Photo: Australian National Botanic Gardens


                                                                                                                                                                                                         Photo: Ian Clark

Eucalypts are at the center of many Australian ecosystems, and numerous organisms have lifestyles that include some type of interaction with these plants.  The first organism that comes to mind for many is Phascolarctos cinereus, the koala, which feeds exclusively on eucalyptus leaves, preferring the leaves of the red, grey, manna, and swamp gums.  However, many more complex webs of life are anchored to these trees.

As the eucalypts adapted to become the dominant vegetation of the Australian bush and forest landscapes, an open, spacious type of arboreal environment emerged.  This is an ideal place for the yellow-bellied glider, Petauris australis, to swoop from tree to tree, feeding on sap and dwelling in hollow stumps.  The trees are primary producers, and their leaves provide Nutrition to many herbivorous insects, which in turn are an energy source for insectivores such as owls, bats, and spiders.  A common parasite in these forests, mistletoe, grows near the tops of the trees and extends its roots into the tree’s branches and saps nutrients.  Interestingly, the mistletoe is a favorite nursery for some species of blue butterflies.

The leaves of eucalypts are rich in oil, with E. dives being one that is commercially exploited, and within these oils are special toxins designed to reduce predation.  However, certain herbivorous mammals, like the koala and the common brushtail possum Trichosurus vulpecula, have livers adapted to protect them from these toxins. 

Photo (left): David Cook Wildlife Photography


Some species of insects lay eggs on the eucalyptus leaves, and when the insect larvae hatch and begin feeding on the leaves, they form protective body casings called lerps.  These lerps are composed of leaf material that the larvae could not digest, and bell miner birds (Manorina melanophrys) find them irresistible.  Groups of bell miners have even been seen vigorously defending lerp territory.
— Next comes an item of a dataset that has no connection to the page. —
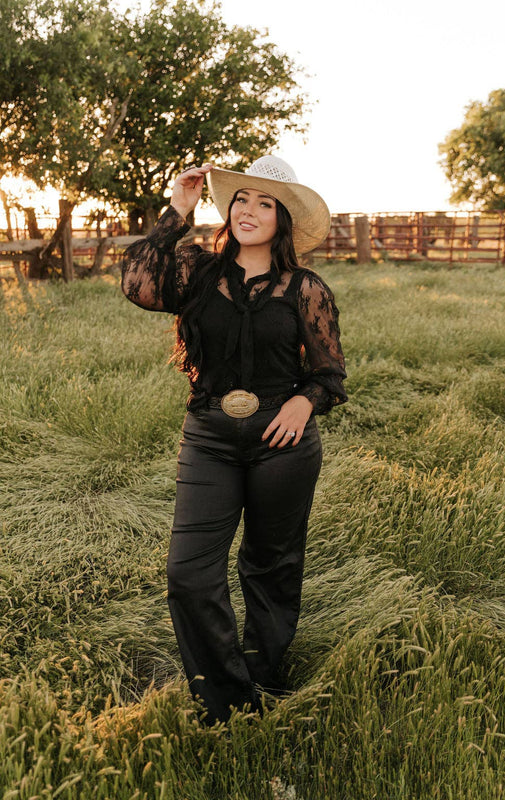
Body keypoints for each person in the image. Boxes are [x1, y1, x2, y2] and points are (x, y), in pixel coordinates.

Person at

                                                                                                                                         Photo: Michael Dawes

Human Impact

Eucalyptus as a genus has enormous economic and physiological significance to humans.  The fast-growing trees, particularly the giant E. regnans, have been an important source of timber for over a century in Australia.  Eucalyptus diversicolor was especially prized as a ship-building hardwood because it has a natural resistance to termites and teredo, or “shipworms” (a species of clam).  The timber trees are also a renewable source of firewood, and the flowering E. globulus is a preferred foraging tree for bees.

Photo: Australian National Botanic Gardens. Macdonald, C.

In addition, eucalyptus leaves are a source of eucalyptus oil, with E. dives being a tree commercially cultivated for this product.  The relative chemical compositions of the oils vary by species, but E. dives is rich in a compound called eucalyptol (or cineole).  This biological compound has numerous medicinal properties.  It can be used as an anesthetic and antitussive, making it a good ingredient for cough drops, and as a decongestant and expectorant, eucalyptol may appear in many over-the-counter cold medicines.  Some mouthwash formulas list eucalyptol as an ingredient because, as an antihalitosic, it fights bad breath.  Interestingly, eucalyptol has also been used as an antiseptic (a chemical that prevents microbial growth), as an antihelmintic (used in treating parasitic worms), and as a hypotensive agent (for lowering blood pressure).  The aboriginal peoples native to Australia have also used the leaves from the broad-leaf peppermint to make a tea to treat fevers.  The oil from E. dives also contains a-terpineol, an aromatic alcohol, making it popular on the fragrant essential oil market.